Una de las pocas personas con las que Richard mantenía un trato personal era con Phil Solimene, de Patterson. Richard tenía a Solimene por amigo suyo; no tenía intención de matarlo, cosa rara en él, y hacía muchos tratos con Solimene: le vendía pornografía, le compraba y le vendía artículos procedentes de asaltos, asesinaba a gente a la que Solimene atraía con ofertas de falsos tratos y negocios. Hasta salían juntos Barbara y Richard y Solimene y su mujer. Esta relación, esta única amistad, acabaría por convertirse en el único punto vulnerable de Richard. Era un resquicio en aquella armadura que se había forjado con tanto cuidado.
Era el talón de Aquiles de su pie de la talla 48.

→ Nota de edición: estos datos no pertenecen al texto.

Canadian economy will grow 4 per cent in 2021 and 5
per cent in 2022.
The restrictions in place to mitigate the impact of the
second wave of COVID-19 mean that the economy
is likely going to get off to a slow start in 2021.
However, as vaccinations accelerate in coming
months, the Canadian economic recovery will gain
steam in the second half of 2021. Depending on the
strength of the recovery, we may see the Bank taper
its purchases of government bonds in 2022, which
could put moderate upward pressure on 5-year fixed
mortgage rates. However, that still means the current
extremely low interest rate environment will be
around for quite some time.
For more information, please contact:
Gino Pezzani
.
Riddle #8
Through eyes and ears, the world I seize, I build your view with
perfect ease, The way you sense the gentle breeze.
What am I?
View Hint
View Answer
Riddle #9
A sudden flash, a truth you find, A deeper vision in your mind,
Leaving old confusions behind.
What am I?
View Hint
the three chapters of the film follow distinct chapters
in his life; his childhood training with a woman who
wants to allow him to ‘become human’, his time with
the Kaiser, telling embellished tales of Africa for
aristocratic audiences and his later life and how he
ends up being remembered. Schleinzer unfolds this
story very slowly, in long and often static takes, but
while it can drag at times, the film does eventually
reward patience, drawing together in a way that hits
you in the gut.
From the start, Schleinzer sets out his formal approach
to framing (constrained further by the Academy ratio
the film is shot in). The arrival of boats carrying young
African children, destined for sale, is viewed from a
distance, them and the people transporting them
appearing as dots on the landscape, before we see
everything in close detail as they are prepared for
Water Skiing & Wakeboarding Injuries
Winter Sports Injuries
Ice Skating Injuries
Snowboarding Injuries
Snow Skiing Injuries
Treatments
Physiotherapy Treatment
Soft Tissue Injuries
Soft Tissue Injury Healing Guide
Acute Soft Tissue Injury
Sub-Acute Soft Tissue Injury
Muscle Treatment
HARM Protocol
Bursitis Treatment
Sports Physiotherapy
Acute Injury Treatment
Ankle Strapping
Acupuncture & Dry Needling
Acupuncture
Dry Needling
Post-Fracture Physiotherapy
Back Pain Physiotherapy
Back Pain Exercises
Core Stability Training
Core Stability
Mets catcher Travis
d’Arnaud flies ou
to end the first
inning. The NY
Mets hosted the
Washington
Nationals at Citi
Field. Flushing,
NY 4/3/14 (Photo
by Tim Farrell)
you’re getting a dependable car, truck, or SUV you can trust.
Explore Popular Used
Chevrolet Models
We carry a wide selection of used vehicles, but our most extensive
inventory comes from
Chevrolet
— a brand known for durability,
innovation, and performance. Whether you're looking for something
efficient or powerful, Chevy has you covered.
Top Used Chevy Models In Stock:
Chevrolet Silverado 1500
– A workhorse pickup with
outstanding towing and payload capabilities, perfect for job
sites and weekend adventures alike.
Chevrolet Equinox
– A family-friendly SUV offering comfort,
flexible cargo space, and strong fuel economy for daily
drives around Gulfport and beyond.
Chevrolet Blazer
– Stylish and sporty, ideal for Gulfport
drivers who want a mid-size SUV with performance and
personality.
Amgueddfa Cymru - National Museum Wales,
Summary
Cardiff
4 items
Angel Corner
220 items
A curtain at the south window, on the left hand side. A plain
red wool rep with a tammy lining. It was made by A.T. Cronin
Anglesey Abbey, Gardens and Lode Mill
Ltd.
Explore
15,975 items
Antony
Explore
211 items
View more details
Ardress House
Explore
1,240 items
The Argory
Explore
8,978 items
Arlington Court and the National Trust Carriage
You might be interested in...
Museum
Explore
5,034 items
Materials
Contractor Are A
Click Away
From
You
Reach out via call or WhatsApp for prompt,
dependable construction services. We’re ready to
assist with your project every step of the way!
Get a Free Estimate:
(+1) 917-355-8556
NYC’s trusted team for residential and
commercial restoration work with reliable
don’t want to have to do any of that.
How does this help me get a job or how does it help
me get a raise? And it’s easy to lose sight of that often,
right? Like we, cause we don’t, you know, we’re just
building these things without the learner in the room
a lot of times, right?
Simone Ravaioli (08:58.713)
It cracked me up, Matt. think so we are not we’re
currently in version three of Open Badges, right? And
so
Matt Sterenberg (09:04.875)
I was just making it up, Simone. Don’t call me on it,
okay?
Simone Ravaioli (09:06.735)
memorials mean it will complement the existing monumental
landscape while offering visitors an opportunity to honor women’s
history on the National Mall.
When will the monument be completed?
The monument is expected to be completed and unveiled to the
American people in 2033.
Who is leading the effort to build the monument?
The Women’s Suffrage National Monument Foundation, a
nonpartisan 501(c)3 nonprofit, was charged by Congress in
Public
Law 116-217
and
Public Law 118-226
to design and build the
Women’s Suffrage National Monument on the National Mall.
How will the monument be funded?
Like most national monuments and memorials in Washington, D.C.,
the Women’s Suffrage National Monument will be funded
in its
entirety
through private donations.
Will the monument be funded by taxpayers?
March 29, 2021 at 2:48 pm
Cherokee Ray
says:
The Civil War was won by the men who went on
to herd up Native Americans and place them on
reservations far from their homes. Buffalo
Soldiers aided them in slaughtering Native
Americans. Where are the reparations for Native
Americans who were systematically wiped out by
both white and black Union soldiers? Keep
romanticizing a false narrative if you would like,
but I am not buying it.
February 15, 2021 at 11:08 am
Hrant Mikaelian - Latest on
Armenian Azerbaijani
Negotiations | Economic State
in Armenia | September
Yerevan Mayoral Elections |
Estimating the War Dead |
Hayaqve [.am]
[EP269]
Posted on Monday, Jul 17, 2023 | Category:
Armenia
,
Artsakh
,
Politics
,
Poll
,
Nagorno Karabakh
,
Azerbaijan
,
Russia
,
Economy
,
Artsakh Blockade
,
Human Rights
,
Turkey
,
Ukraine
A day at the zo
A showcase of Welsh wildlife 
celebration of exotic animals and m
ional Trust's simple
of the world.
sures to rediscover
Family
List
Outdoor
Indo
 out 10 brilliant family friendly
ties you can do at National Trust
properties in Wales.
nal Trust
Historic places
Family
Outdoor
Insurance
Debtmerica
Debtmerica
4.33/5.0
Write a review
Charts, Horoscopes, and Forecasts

Mientras tanto, Roy DeMeo estaba descontrolado, era como un tren sin frenos que se dirigía al desastre. Había llegado a considerarse invencible, por encima de la ley, con derucho a hacer lo que le diera la gana, donde y cuando le diera la gana. DeMeo había convertido la pequeña trastienda del Gemini Lounge en un verdadero matadero. Con su cuadrilla de asesinos en serie mataban, descuartizaban y despedazaban a docenas de personas. Varias por semana. A veces, dos en un día. Todos aquellos asesinatos se le estaban subiendo a la cabeza a Roy. Empezó a considerarse intocable, un dios entre los mortales. Tenía a sueldo a varios detectives del Departamento de Policía de Nueva York, y así llegaba a sus manos regularmente la información que le servía para librarse de problemas, para evitar que lo detuvieran. Uno de estos policías corruptos era un detective de ojos saltones de la unidad de vehículos robados de Brooklyn. Tenía el pelo oscuro con entradas, ojos negros y velados y labios carnosos; tenía unos treinta y cinco años, por lo que era bastante joven para ser detective.